Small red blood cell agglutinates can sometimes be counted as single large cells by automated hematology analyzers, leading to artifactual increases in MCV and MCHC. ¹³ Although there is no published data on the effect of agglutination on reticulocyte indices in dogs, it is possible that reticulocyte indices may be affected by agglutination. To test for this possibility, mean reticulocyte index results for dogs with (n = 6) and without (n = 8) agglutination were compared. No difference between the results for these groups was seen (p values ranging from 0.287 to 0.996, nonpaired t-test). Therefore agglutination is unlikely to be affecting the results for the reticulocyte indices. Definitively distinguishing between the 3 types of iron-restricted erythropoiesis described in Table 1 was not possible in this retrospective study, and any type of iron-restricted erythropoiesis could cause CHr values to be below the established lower limit of the reference interval (24.5 pg). ¹⁵ Absolute iron deficiency was considered less likely given the lack of detectable external bleeding in the dogs and normal serum iron in 12 out of 14 dogs, but as stated above, this cannot be ruled out. The increased severity of anemia in the dogs with decreased CHr could also be explained if these dogs had either functional iron deficiency or iron sequestration from inflammation. Unfortunately, distinguishing functional iron deficiency from iron sequestration can be difficult, and was not reliably possible in this retrospective study.

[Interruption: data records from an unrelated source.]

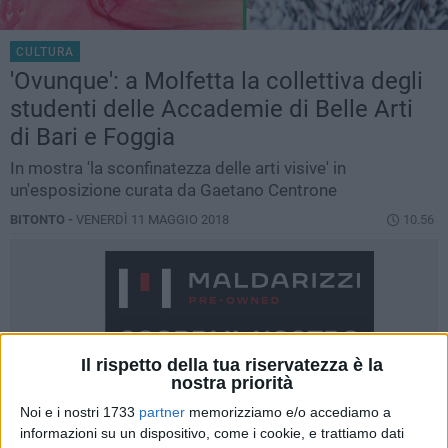
CULTURA
'Ovunque': a Molfetta la collettiva degli
studenti delle Accademie di Belle Arti
di Bari e Foggia
In mostra 'la sconfinatezza delle arti visive' in
un'esposizione curata da Gaetano Centrone
BITONTO -
VENERDÌ 11 MAGGIO 2018
10.56
Il rispetto della tua riservatezza è la
nostra priorità
Noi e i nostri 1733
partner
memorizziamo e/o accediamo a
informazioni su un dispositivo, come i cookie, e trattiamo dati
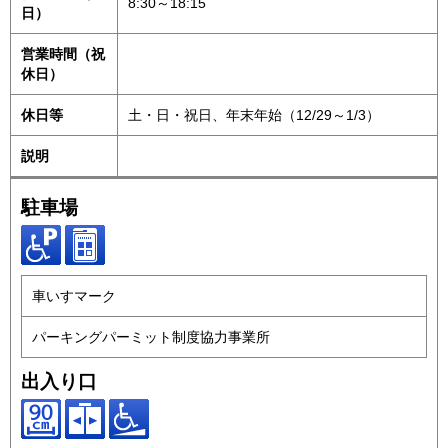
8:30～18:15
日）
営業時間（祝
休日）
休日等
土・日・祝日、年末年始（12/29～1/3）
説明
駐車場
車いすマーク
パーキングパーミット制度協力事業所
出入り口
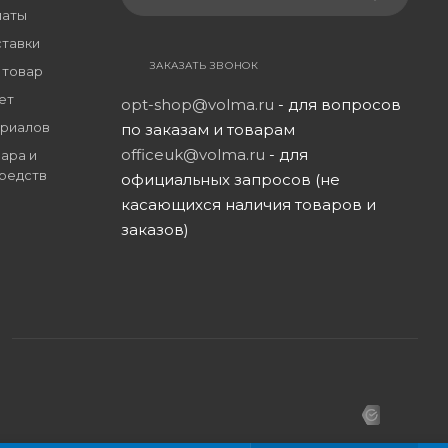
латы
ставки
ЗАКАЗАТЬ ЗВОНОК
 товар
ет
opt-shop@volma.ru
- для вопросов
риалов
по заказам и товарам
officeuk@volma.ru
- для
ара и
редств
официальных запросов (не
касающихся наличия товаров и
заказов)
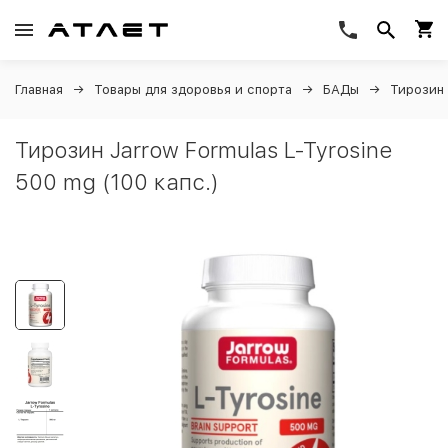
Главная
Товары для здоровья и спорта
БАДы
Тирозин
Тирозин Jarrow Formulas L-Tyrosine
500 mg (100 капс.)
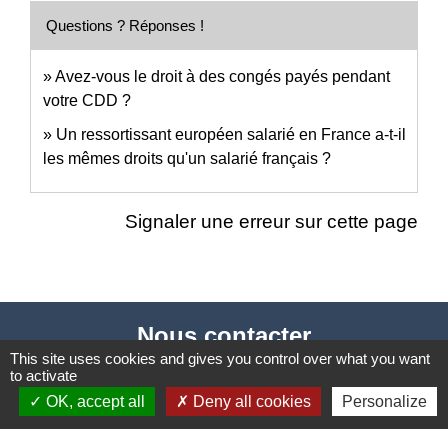
Questions ? Réponses !
Avez-vous le droit à des congés payés pendant
votre CDD ?
Un ressortissant européen salarié en France a-t-il
les mêmes droits qu'un salarié français ?
Signaler une erreur sur cette page
Nous contacter
This site uses cookies and gives you control over what you want
Commune de Puylaurens
to activate
1 rue de la Mairie
OK, accept all
Deny all cookies
Personalize
81700 Puylaurens - FRANCE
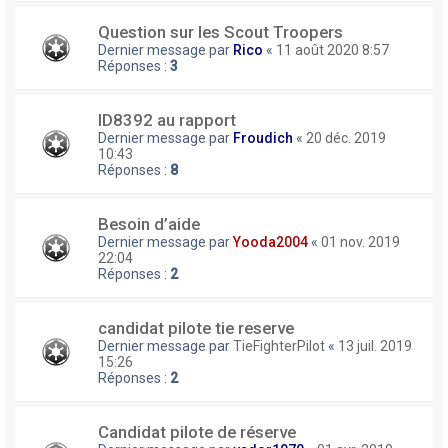
Question sur les Scout Troopers
Dernier message par
Rico
«
11 août 2020 8:57
Réponses :
3
ID8392 au rapport
Dernier message par
Froudich
«
20 déc. 2019
10:43
Réponses :
8
Besoin d’aide
Dernier message par
Yooda2004
«
01 nov. 2019
22:04
Réponses :
2
candidat pilote tie reserve
Dernier message par
TieFighterPilot
«
13 juil. 2019
15:26
Réponses :
2
Candidat pilote de réserve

Our study reports that, based on decreased CHr, some dogs with IMHA may have iron-restricted erythropoiesis caused by either functional iron deficiency from intense erythropoiesis or iron sequestration caused by inflammation. It should be noted that a single time point, the initial blood sample taken at the time of admission, was used to determine the likelihood of functional iron deficiency in this study group. It is possible that the low CHr was transient and self-limiting (i.e., would correct with recovery or treatment of IMHA without iron supplementation). One would expect the low CHr to persist on subsequent hemograms if these animals truly had functional iron deficiency unless iron supplementation was instituted. Unfortunately, repeat hemograms were not performed on all dogs, and several received transfusions after admission, which could have affected subsequent CHr results. Study limitations include the small sample size and the inability to definitively distinguish between functional iron deficiency, iron sequestration, and subclinical absolute iron deficiency. Even so, our results indicate that a larger prospective study of dogs with IMHA is warranted to determine the frequency of decreased CHr in a larger group, to evaluate if a decreased CHr is associated with a blunted erythropoietic response (lower reticulocyte counts), and to assess the benefit of parenteral iron administration for improving the reticulocyte response in dogs with decreased CHr.